Clinic Day 1: Goyena

It was an early morning, and we had no idea how tiring the day would be! We woke up at 6:00 am quickly got ready and hurried down to breakfast, where again, they fed us well! The fresh fruit will never get old! At 7:00 am we hopped on the buses and headed to the village of Goyena. Goyena is located about 15 kilometers outside of León, but it took close to 45 minutes to get there because the roads were not paved. This was the first time VIDA had ever been in Goyena, so we were warned that it may be a slower site since the people are unaccustomed to veterinary medicine, and are weary of having surgery done on their animals not only because of lack of education but because of their strong cultural values too.

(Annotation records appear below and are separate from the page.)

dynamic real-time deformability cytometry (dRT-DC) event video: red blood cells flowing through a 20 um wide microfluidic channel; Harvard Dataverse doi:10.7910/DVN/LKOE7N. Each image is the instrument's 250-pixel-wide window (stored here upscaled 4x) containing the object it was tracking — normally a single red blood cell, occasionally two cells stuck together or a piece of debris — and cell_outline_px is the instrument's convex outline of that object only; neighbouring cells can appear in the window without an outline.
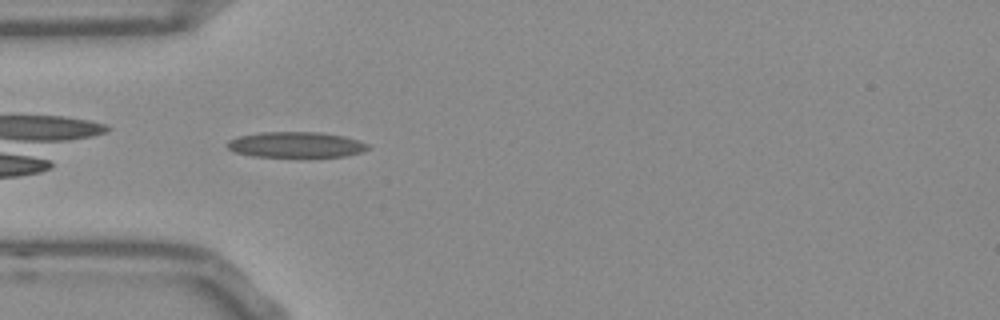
{"species": "Egyptian fruit bat (a non-hibernating species)", "species_latin": "Rousettus aegyptiacus", "temperature_condition": "room temperature", "stored_images_in_passage": 37, "camera_frame_rate_fps": 3000, "um_per_image_px": 0.085, "frame": {"image": 1, "passage_image": 1, "time_ms": 0.0, "image_size_px": [1000, 320], "cell_outline_px": [[368, 148], [360, 152], [344, 156], [252, 156], [236, 152], [228, 148], [228, 140], [240, 136], [264, 132], [320, 132], [344, 136], [368, 144]], "centroid_in_image_um": [25.14, 12.29], "position_along_channel_um": 59.9, "area_um2": 20.52}, "authors_computed_cell_mechanics": {"area_um2": 20.4034, "velocity_mm_per_s": 3.8158, "shape_relaxation_time_tau1_ms": null, "shape_relaxation_time_tau2_ms": 7.3617, "deformation_change_tau1": null, "deformation_change_tau2": 0.2155}}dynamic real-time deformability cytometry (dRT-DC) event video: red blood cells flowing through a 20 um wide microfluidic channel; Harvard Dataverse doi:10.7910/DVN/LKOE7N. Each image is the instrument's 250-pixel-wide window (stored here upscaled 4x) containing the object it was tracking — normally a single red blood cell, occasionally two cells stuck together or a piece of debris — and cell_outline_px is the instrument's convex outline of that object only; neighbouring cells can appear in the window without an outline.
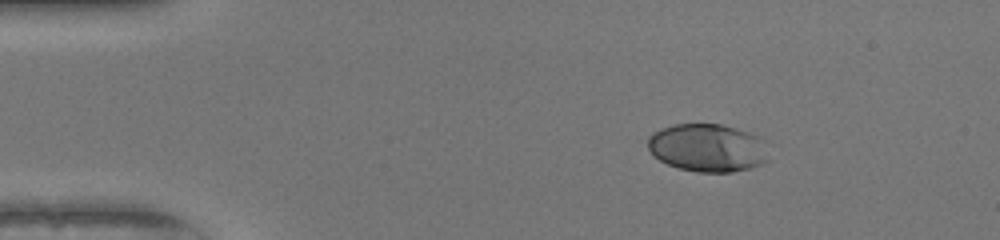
{"species": "human", "species_latin": "Homo sapiens", "temperature_condition": "warm", "stored_images_in_passage": 43, "camera_frame_rate_fps": 3000, "um_per_image_px": 0.085, "donor": {"sex": "female"}, "frame": {"image": 1, "passage_image": 1, "time_ms": 0.0, "image_size_px": [1000, 240], "cell_outline_px": [[768, 160], [760, 164], [748, 168], [732, 172], [696, 172], [680, 168], [668, 164], [660, 160], [648, 148], [648, 136], [652, 132], [660, 128], [676, 124], [720, 124], [736, 128], [760, 136]], "centroid_in_image_um": [60.11, 12.55], "position_along_channel_um": 24.9, "area_um2": 33.52}}
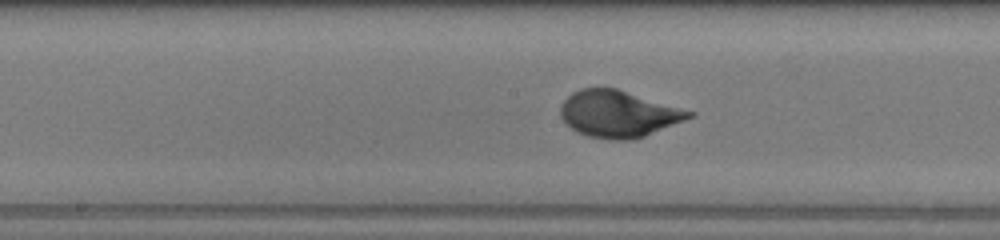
{"frame": {"image": 2, "passage_image": 19, "time_ms": 6.0, "image_size_px": [1000, 240], "cell_outline_px": [[696, 116], [644, 136], [628, 140], [608, 140], [588, 136], [576, 132], [560, 116], [560, 104], [572, 92], [580, 88], [616, 88], [696, 112]], "centroid_in_image_um": [52.57, 9.68], "position_along_channel_um": 195.6, "area_um2": 35.03}}
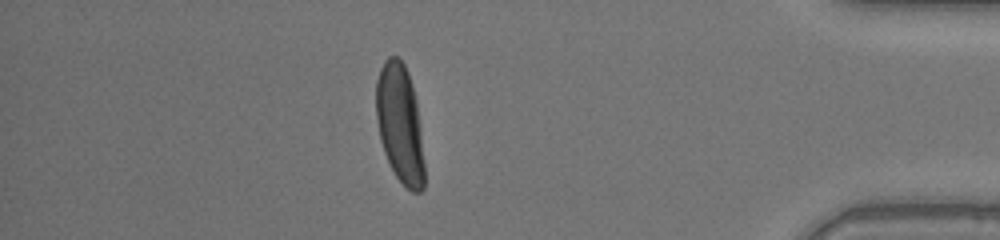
{"frame": {"image": 3, "passage_image": 37, "time_ms": 12.0, "image_size_px": [1000, 240], "cell_outline_px": [[424, 188], [420, 192], [412, 192], [396, 176], [384, 152], [380, 140], [376, 120], [376, 80], [380, 68], [384, 60], [388, 56], [396, 56], [404, 64], [408, 72], [416, 100], [420, 128], [424, 164]], "centroid_in_image_um": [33.98, 10.49], "position_along_channel_um": 401.2, "area_um2": 33.23}, "authors_computed_cell_mechanics": {"area_um2": 33.524, "velocity_mm_per_s": 4.109, "shape_relaxation_time_tau1_ms": 2.9687, "shape_relaxation_time_tau2_ms": null, "deformation_change_tau1": 0.1887, "deformation_change_tau2": null}}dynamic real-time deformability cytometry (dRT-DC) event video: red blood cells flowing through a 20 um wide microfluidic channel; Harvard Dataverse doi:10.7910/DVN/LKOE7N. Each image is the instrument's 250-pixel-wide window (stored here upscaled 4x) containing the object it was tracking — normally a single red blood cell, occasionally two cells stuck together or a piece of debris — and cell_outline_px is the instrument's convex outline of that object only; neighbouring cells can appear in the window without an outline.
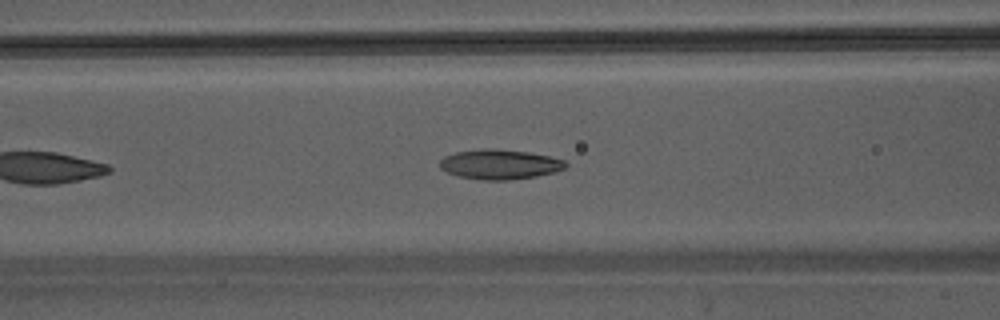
{"species": "Egyptian fruit bat (a non-hibernating species)", "species_latin": "Rousettus aegyptiacus", "temperature_condition": "warm", "stored_images_in_passage": 34, "camera_frame_rate_fps": 3000, "um_per_image_px": 0.085, "animal": {"sex": "male"}, "frame": {"image": 1, "passage_image": 8, "time_ms": 2.333, "image_size_px": [1000, 320], "cell_outline_px": [[568, 164], [564, 168], [556, 172], [536, 176], [508, 180], [480, 180], [460, 176], [448, 172], [440, 168], [440, 160], [444, 156], [456, 152], [484, 148], [492, 148], [528, 152], [548, 156], [564, 160]], "centroid_in_image_um": [42.48, 13.97], "position_along_channel_um": 124.1, "area_um2": 21.79}}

We unloaded our bus and set up our clinic in a small community center. The space was pretty small but we were able to use our space efficiently and everything fit perfectly. We set up intake, surgery preparation, surgery, and recovery areas. Then Diana, our veterinary assistant, assigned us each a partner and started giving us cases as they came in. Most animals that came in today were just an exam, meaning they get a complete physical exam and then they will get a dewormer and topical medication to help prevent fleas and ticks. I was partnered with Ellen, a soon-to-be second year at U of I too! We made a great team and we both learned so much today. We did several physicals, and quickly got accustomed to dogs that were underconditioned and infested with fleas and ticks. I quickly got used to removing ticks on our patients, but it felt good to know that we could provide them with a little relief from their internal and external parasites with the medication we administered before they were discharged.

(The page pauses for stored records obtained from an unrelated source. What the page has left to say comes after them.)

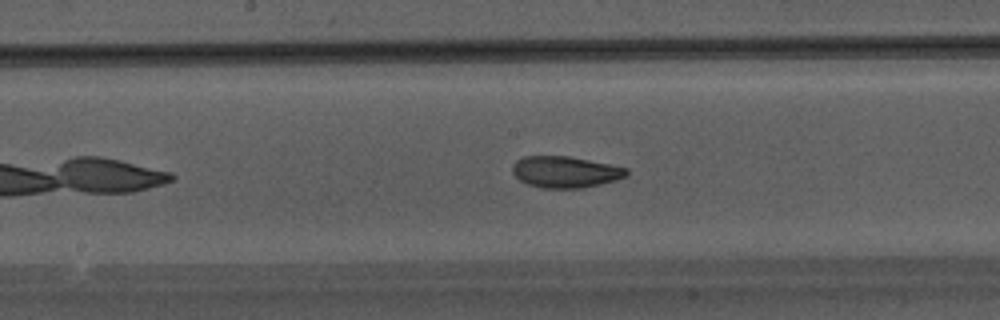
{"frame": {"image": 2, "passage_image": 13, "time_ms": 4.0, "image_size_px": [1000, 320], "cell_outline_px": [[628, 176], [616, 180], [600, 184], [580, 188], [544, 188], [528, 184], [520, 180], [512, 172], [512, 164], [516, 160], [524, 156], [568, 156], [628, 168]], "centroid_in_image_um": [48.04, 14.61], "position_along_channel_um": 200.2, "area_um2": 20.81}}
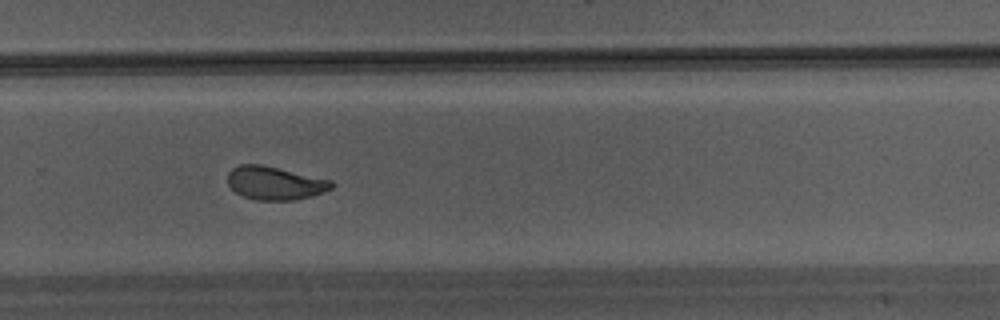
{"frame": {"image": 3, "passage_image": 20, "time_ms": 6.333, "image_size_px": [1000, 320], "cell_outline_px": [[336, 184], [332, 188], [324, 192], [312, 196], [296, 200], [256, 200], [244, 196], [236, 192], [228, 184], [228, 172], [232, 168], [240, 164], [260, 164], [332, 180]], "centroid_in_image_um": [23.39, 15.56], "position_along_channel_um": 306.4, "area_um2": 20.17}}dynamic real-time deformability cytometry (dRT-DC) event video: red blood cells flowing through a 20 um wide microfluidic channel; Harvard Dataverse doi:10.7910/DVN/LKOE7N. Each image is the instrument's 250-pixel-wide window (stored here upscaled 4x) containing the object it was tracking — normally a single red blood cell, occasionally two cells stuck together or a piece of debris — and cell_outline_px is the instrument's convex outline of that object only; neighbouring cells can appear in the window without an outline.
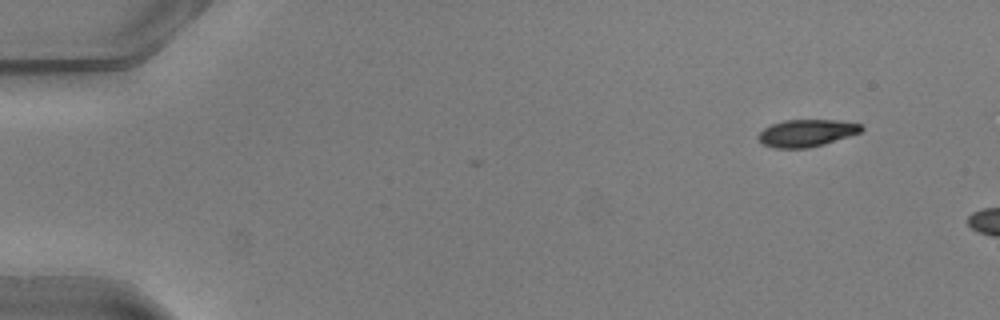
{"species": "common noctule bat (a hibernating species)", "species_latin": "Nyctalus noctula", "temperature_condition": "warm", "stored_images_in_passage": 2, "camera_frame_rate_fps": 3000, "um_per_image_px": 0.085, "animal": {"sex": "male", "body_mass_g": 20.5, "forearm_length_mm": 52.5}, "frame": {"image": 1, "passage_image": 2, "time_ms": 0.333, "image_size_px": [1000, 320], "cell_outline_px": [[864, 128], [860, 132], [824, 144], [808, 148], [776, 148], [764, 144], [756, 136], [764, 128], [772, 124], [784, 120], [836, 120], [860, 124]], "centroid_in_image_um": [68.54, 11.3], "position_along_channel_um": 16.5, "area_um2": 16.13}}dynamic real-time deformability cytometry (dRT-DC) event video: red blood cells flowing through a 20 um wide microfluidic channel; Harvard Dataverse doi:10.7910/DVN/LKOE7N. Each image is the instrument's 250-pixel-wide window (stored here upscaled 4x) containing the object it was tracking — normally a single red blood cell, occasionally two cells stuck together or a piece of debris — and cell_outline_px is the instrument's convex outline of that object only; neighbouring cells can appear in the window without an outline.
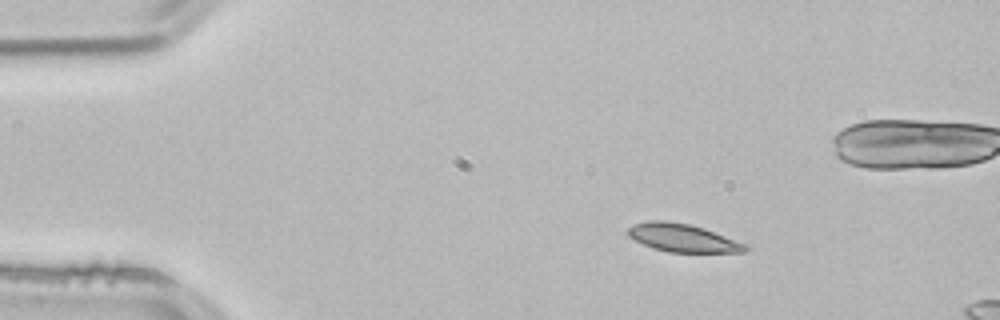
{"species": "common noctule bat (a hibernating species)", "species_latin": "Nyctalus noctula", "temperature_condition": "room temperature", "stored_images_in_passage": 3, "camera_frame_rate_fps": 3000, "um_per_image_px": 0.085, "animal": {"sex": "male", "body_mass_g": 21.5, "forearm_length_mm": 52.0}, "frame": {"image": 1, "passage_image": 1, "time_ms": 0.0, "image_size_px": [1000, 320], "cell_outline_px": [[752, 248], [744, 252], [668, 252], [652, 248], [628, 236], [628, 228], [632, 224], [648, 220], [664, 220], [688, 224], [704, 228], [748, 244]], "centroid_in_image_um": [58.06, 20.22], "position_along_channel_um": 26.9, "area_um2": 19.31}}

We had the last surgery patient of the day. Ellen was the surgeon, and I was the anesthetist. I was pleasantly surprised with how much we were able to do, and as an assistant in surgery I felt that we were given a wonderful opportunity not only to observe but to assist, and actually perform parts of the surgery. Knowing this made me very excited for my first surgery patient! The day was much busier than I imagined, and part of that may have been due to the heat (the heat index was 110˚F). Our goals were to have a total of 14 exams and 14 additional surgeries for a total of 28 patients. We did reach 28 patients, but we only completed 6 surgeries total with the remaining 22 patients as physical exams.

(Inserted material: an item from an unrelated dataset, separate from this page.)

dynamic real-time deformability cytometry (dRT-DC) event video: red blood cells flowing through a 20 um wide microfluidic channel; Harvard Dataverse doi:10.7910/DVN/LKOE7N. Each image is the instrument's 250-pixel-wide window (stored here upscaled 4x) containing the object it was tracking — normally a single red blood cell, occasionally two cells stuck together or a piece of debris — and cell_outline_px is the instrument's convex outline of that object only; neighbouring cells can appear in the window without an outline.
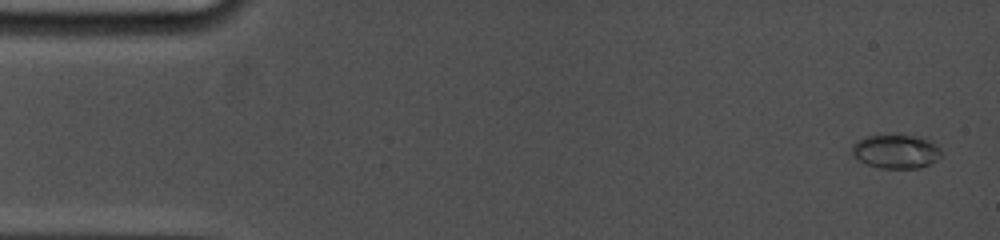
{"species": "common noctule bat (a hibernating species)", "species_latin": "Nyctalus noctula", "temperature_condition": "cold", "stored_images_in_passage": 9, "camera_frame_rate_fps": 5000, "um_per_image_px": 0.085, "animal": {"sex": "female", "body_mass_g": 19.0, "forearm_length_mm": 53.3}, "frame": {"image": 1, "passage_image": 1, "time_ms": 0.0, "image_size_px": [1000, 240], "cell_outline_px": [[940, 156], [936, 160], [920, 168], [880, 168], [868, 164], [860, 160], [852, 152], [852, 144], [856, 140], [868, 136], [920, 136], [936, 144], [940, 148]], "centroid_in_image_um": [76.16, 12.88], "position_along_channel_um": 8.8, "area_um2": 17.28}}
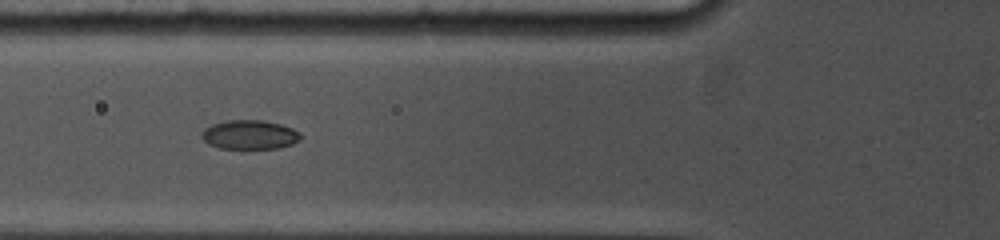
{"frame": {"image": 2, "passage_image": 8, "time_ms": 5.8, "image_size_px": [1000, 240], "cell_outline_px": [[300, 140], [292, 144], [276, 148], [220, 148], [208, 144], [200, 136], [204, 128], [212, 124], [228, 120], [264, 120], [280, 124], [292, 128], [300, 132]], "centroid_in_image_um": [21.2, 11.44], "position_along_channel_um": 104.6, "area_um2": 16.76}}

Until I sat down on the bus I had no idea how exhausting the day was. We didn’t get back to our hotel until close to 6:00. I had no idea how refreshing a shower could feel. Once we were all cleaned up we decided to head out with Lester to another delicious restaurant which had beautiful outdoor seating and was such a nice relaxing retreat after our busy day. Once dinner was over we were off to bed because we had another clinic day ahead of us!